SM: I am not going to say anything bad about my former place of employment. Chris Ruddy who runs Newsmax TV was always very hands-on. I am sure he’s just as hands-on now. I know after I left, they brought in a lot of people with hard news experience. I think they have a great mix of talent there, but I can’t say that I watch so I don’t have much to say about the programming.

RH: You’re currently hosting for RT America. What role do you believe you and your network are playing in educating conservative news media moderates push back against cancel culture?

SM: On RT America I host Eat the Press which is kind of a play on Meet the Press, but it’s not aimed at the show by any stretch of the imagination.
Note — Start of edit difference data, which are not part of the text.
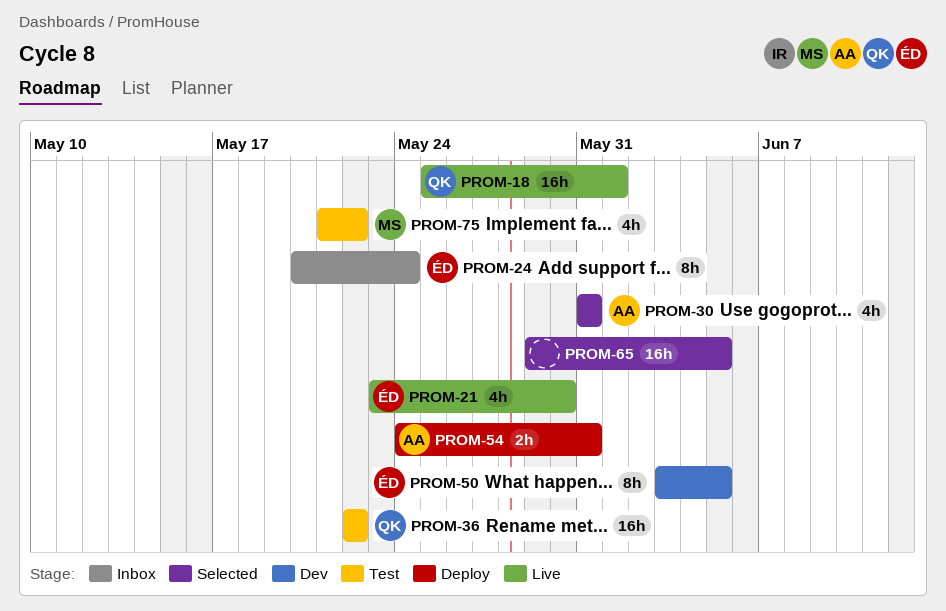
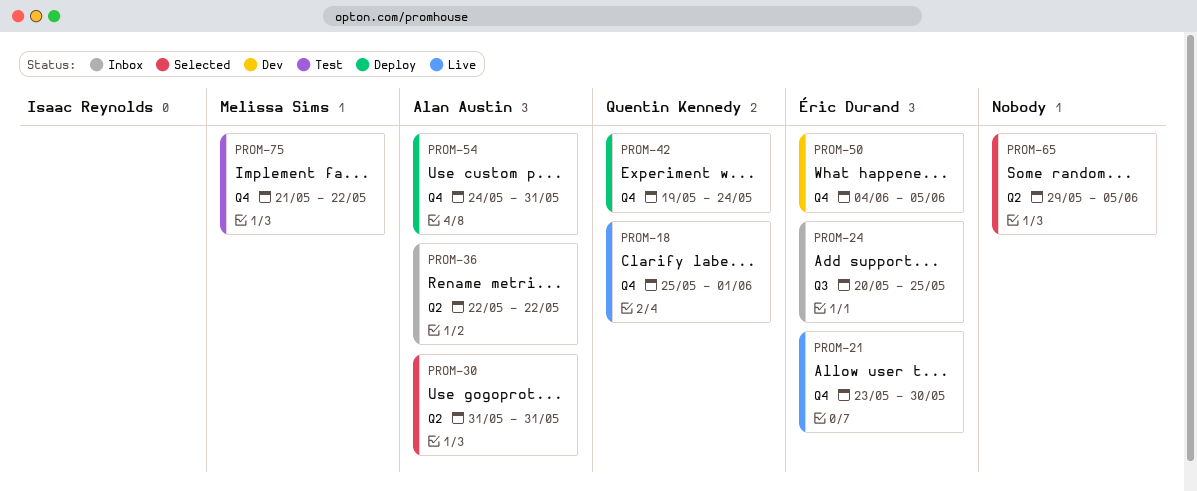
PROM-24, due: May 24 -> May 25
PROM-36, status: Test -> Inbox
PROM-36, owner: Quentin Kennedy -> Alan Austin
PROM-42: none -> present
PROM-50, start: Jun 3 -> Jun 4

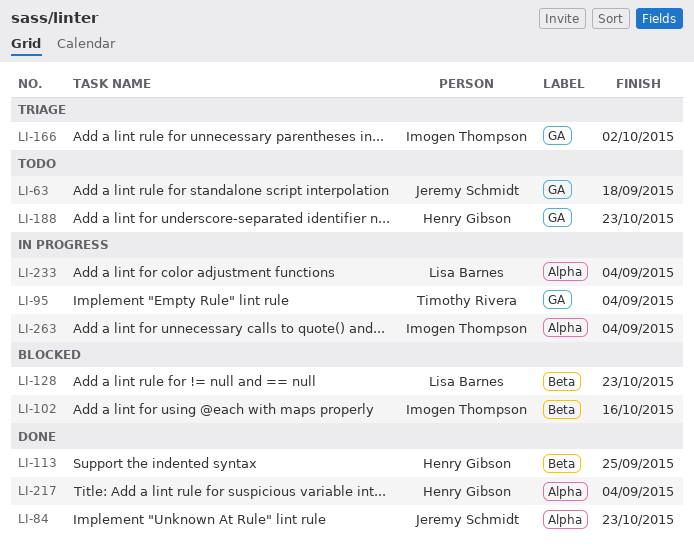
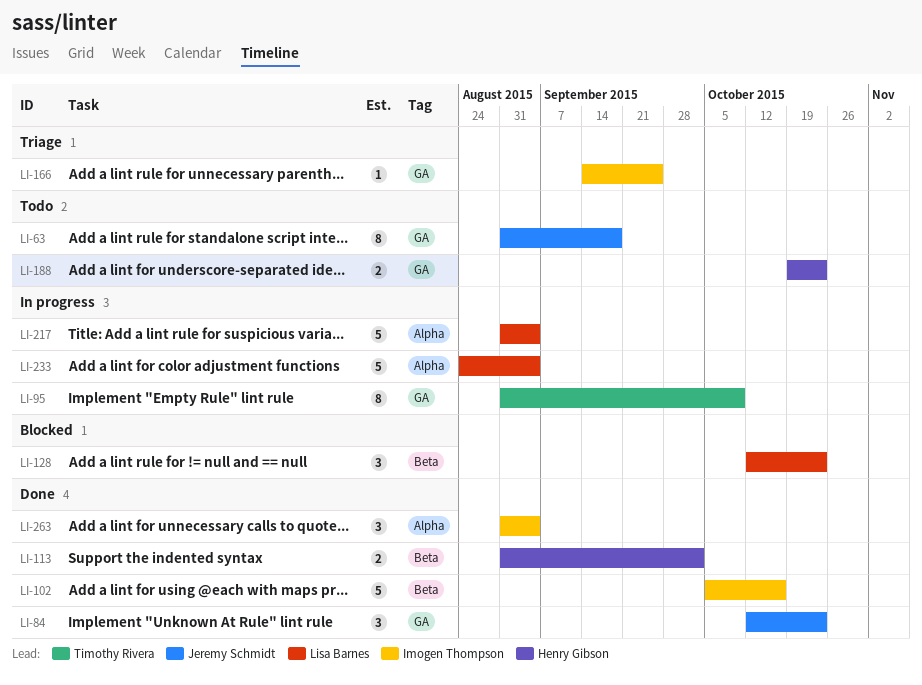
LI-84, label: Alpha -> GA
LI-95, due: Sep 4 -> Oct 9
LI-102, status: Blocked -> Done
LI-113, due: Sep 25 -> Oct 2
LI-166, due: Oct 2 -> Sep 25
LI-217, status: Done -> In progress
LI-217, owner: Henry Gibson -> Lisa Barnes
LI-263, status: In progress -> Done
What we do is really devour the press and their bias. I have the freedom to present examples of media bias every week and I think I do my part of trying to hold the media accountable.

I also have wonderful A-list guests who continue to come on with me. Great conservative Hollywood people join the show such as Robert Davi, Kevin Sorbo, and Maria Conchita Alonso. They buck the trend in Hollywood.

Conservative media is doing a great job getting the word out there. Shows like Fox & Friends are blowing away CNN and MSNBC in the ratings. However, the media is still dominated by the left, and with the advent of social media and the ability and willingness of Big Tech to cooperate with the government and in some instances ban conservatives, we have an uphill fight!

RH: What role do you feel social media plays in helping conservatives get their truth out?

SM: Social media is where it’s at. If we are limited then we are losing. We can’t put doubts about the vaccine or questions about a third shot or any topic without the liberals at Facebook and Google monitoring us and taking us down.

RH: As a host with strong opinions, are you ever concerned about being censored or canceled?

SM: Censorship has existed in one form or another in broadcasting throughout my career. I could go back to any of the stations or networks I have ever worked at and tell you that I’ve been told what not to say, not so much what to say.

Censorship from management is something that you just need to put up with. If you don’t like it, you can leave. I always found that my censorship was carried out in my passion or support of Israel. At RT America, we have a meeting. I come up with the guests and ideas and book the guests and there’s only been one disagreement with a guest. I have never been told what to say or how to say something.

RH: What type of impact do you feel the death of Rush Limbaugh has had on conservative media as a whole?

SM: I was fortunate enough to know Rush and be there when he arrived at WABC in 1988. I knew Rush for many, many years. Limbaugh is irreplaceable. His death set conservative media back. No offense to the people that have taken over for Rush, but I don’t listen. It’s not the same and it’s not appointment radio. I just don’t see how you fill the loss.